Brief 1 -
Answer these questions from the text on Sri Aurobindo's view of the Absolute:
(a) Into which planes does Sri Aurobindo divide the "Upper Hemisphere"?
(b) According to the section on the Supreme Mother, who comes into manifestation out of the Mother?
(c) What name does Sri Aurobindo give the first infinite divine plane of Pure Existence?
Brief 2 - Write out the text on Sri Aurobindo's view of the Absolute from "[The Mother, p.22)" up to and including "Sat (Being, Reality)", substituting "Pure Being" for "Pure Existence".
Brief 3 - Pick up the text on Sri Aurobindo's view of the Absolute where it stops and continue it.

In Indian philosophy, the Absolute is conceived of as being Sat-Chit-Ananda, of the nature of pure Being, Consciousness, and Bliss.  On the basis of this, Sri Aurobindo speaks of the "Upper Hemisphere" or "Supreme [Absolute-Divine] Nature" which constitutes infinite and unitary existence, and which he divides into the planes of Pure Being (Sat), Consciousness-Force (Chit-Tapas), Bliss (Ananda), and Truth-Consciousness ("Supermind").  The latter  constitutes a somewhat more manifest level then Sachchidananda (Being-Consciousness-Bliss), a sort of "logos" or "Divine Mind" between the true Unmanifest and the Creation.  But all these realities are eternally pre-existent, and constituting the modes or qualities of the Absolute.  At the level of the Absolute, there is no differentiation.  As Sri Aurobindo puts it,

"Existence is Consciousness and there can be no distinction between them; Consciousness is Bliss and there can be no distinction between them;"
[The Life Divine, p.126].

Here existence is "solely and simply a pure identity in oneness." [Ibid, p.320].  So there is only one Sachchidananda, but this contains within Itself specific modes.  And although these three attributes - Sat-Chit-Ananda, existence, Consciousness, and Bliss - are in inseparable unity, each

"can stand in front of the others and manifest its own spiritual determinates, for each has its primal aspects or inherent self-formulations, although all of these  together are original to the triune Absolute"
[Ibid, p.314].

The Supreme Mother

The Mother is Supreme Consciousness and Power, the Divine in its Consciousness-Force.  The Ishwara or Lord of the Cosmos - the Supreme Personality of God (Purushottama) behind all the Gods and  Powers - comes into manifestation out of the Mother who takes her  place beside him as the Cosmic Shakti. 
[Sri Aurobindo, The Mother (Sri Aurobindo Ashram Trust,  1972, pp.64-5

The transcendent Shakti

"stands above the worlds and links the creation to the ever unmanifest mystery of the Supreme"
[The Mother, p.20
"At the summit of manifestation...there are worlds of infinite  existence, consciousness, force and bliss over which the Mother stands as the unveiled eternal Power.  All beings there live and  move in an ineffable completeness and unalterable oneness, because she carries them safe in her arms forever."
[The Mother, p.22)

Infinite Existence

In Sri Aurobindo's formulation, the first infinite divine plane is Pure Existence, which he calls Sat (Being, Reality)

Records contained in a dataset:
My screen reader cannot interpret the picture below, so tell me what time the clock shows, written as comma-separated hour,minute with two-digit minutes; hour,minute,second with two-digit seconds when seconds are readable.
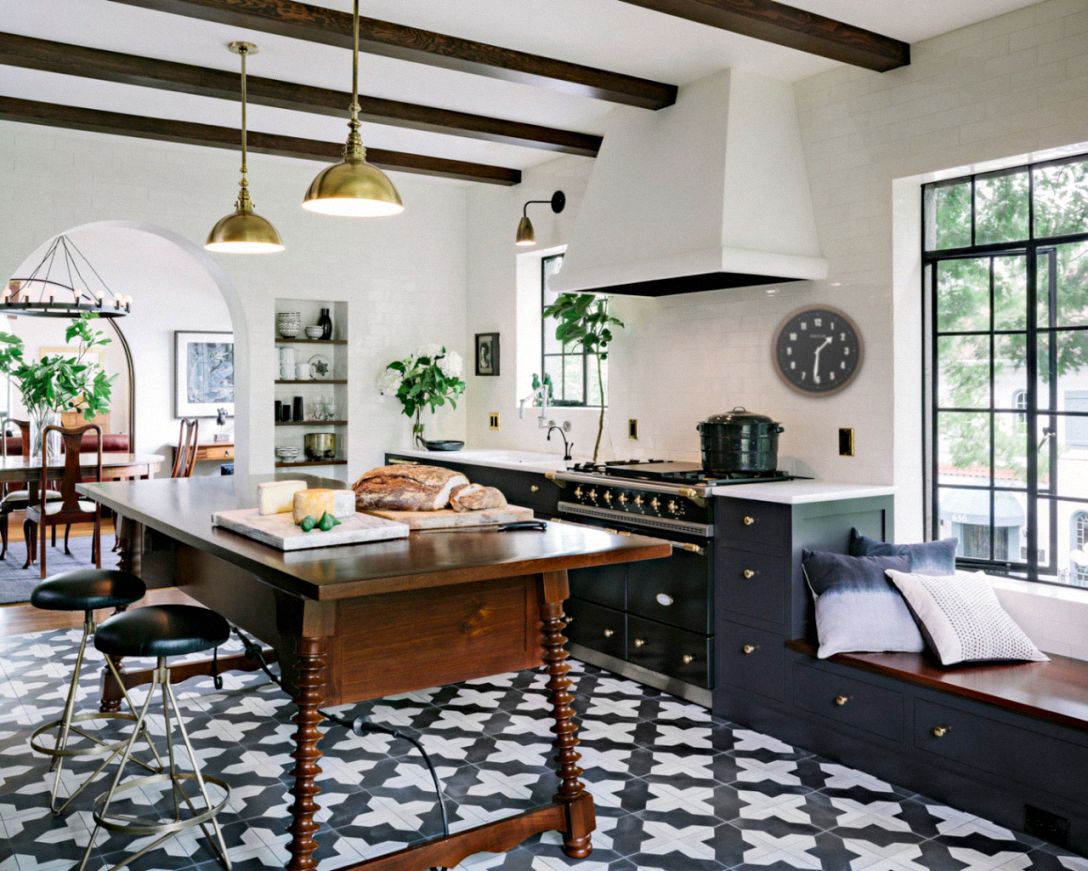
1,31
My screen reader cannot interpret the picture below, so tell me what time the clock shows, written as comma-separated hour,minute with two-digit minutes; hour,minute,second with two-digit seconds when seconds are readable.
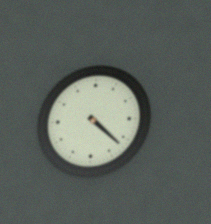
4,22
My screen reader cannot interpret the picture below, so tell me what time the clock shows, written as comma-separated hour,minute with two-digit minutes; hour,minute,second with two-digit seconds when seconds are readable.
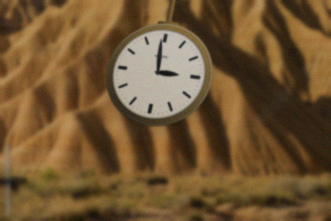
2,59
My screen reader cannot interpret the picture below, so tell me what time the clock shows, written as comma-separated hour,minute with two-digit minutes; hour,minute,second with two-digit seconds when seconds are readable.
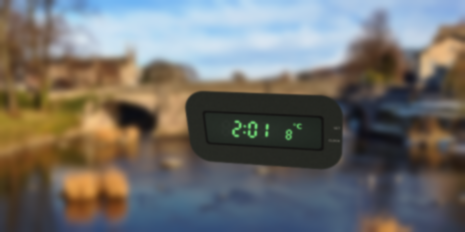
2,01
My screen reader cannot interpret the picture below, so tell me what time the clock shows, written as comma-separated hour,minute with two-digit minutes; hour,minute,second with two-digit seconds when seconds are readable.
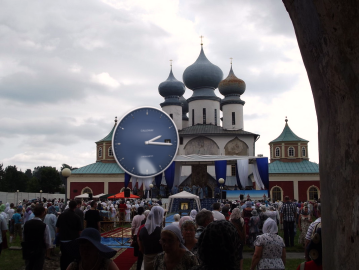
2,16
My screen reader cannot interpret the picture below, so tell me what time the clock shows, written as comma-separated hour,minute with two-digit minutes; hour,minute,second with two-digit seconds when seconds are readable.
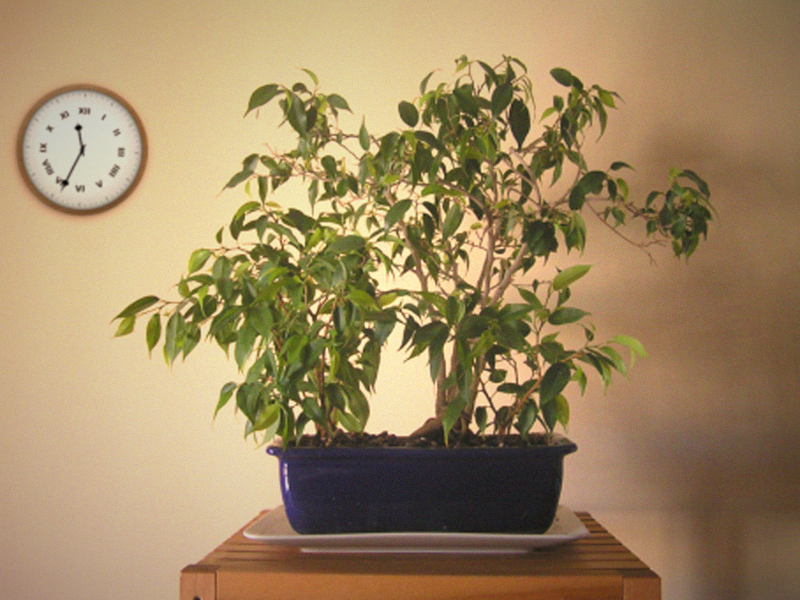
11,34
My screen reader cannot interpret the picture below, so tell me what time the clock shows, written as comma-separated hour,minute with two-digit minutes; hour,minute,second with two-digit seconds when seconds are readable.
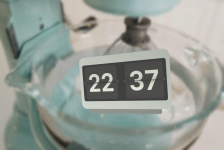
22,37
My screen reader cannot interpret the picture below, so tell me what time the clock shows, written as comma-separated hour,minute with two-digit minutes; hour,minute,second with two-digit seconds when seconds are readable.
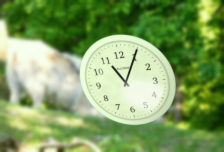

Task answer 1 -
(a) He divides it into Pure Being (Sat), Consciousness-Force (Chit-Tapas), Bliss (Ananda), and Truth-Consciousness ("Supermind").
(b) The Ishwara, or Lord of the Cosmos, the Supreme Personality of God (Purushottama), comes into manifestation out of the Mother.
(c) He calls it Sat (Being, Reality).

Task answer 2 -
[The Mother, p.22)

Infinite Existence

In Sri Aurobindo's formulation, the first infinite divine plane is Pure Being, which he calls Sat (Being, Reality)

Task answer 3 -
Sat is not merely pure Existence, or Chit empty Consciousness.  Rather, as Aurobindo explains, it is a Conscious-Existence the very essence of whose Being and Consciousness is Bliss.  Just as in the Absolute there can be no negation, no non-being, for if there were, it would not be the Absolute, "so also there can be no suffering, no negation of delight.  Absoluteness of Conscious-Existence is illimitable Bliss of Conscious-Existence; the two are only different phrases for the same thing.  "All illimitableness, all infinity, all absoluteness is pure Delight" [Sri Aurobindo, The Life Divine, pp.92-3], a  Delight or Ananda "imperturbable, ecstatic, all-embracing" [Ibid, p.101]

"The self of all things is an infinite indivisable existence; of that existence the essential nature or power is an infinite imperishable force of self-conscious being; and of that self-conscious the essential nature or knowledge of itself is an infinite, inalienable delight of being"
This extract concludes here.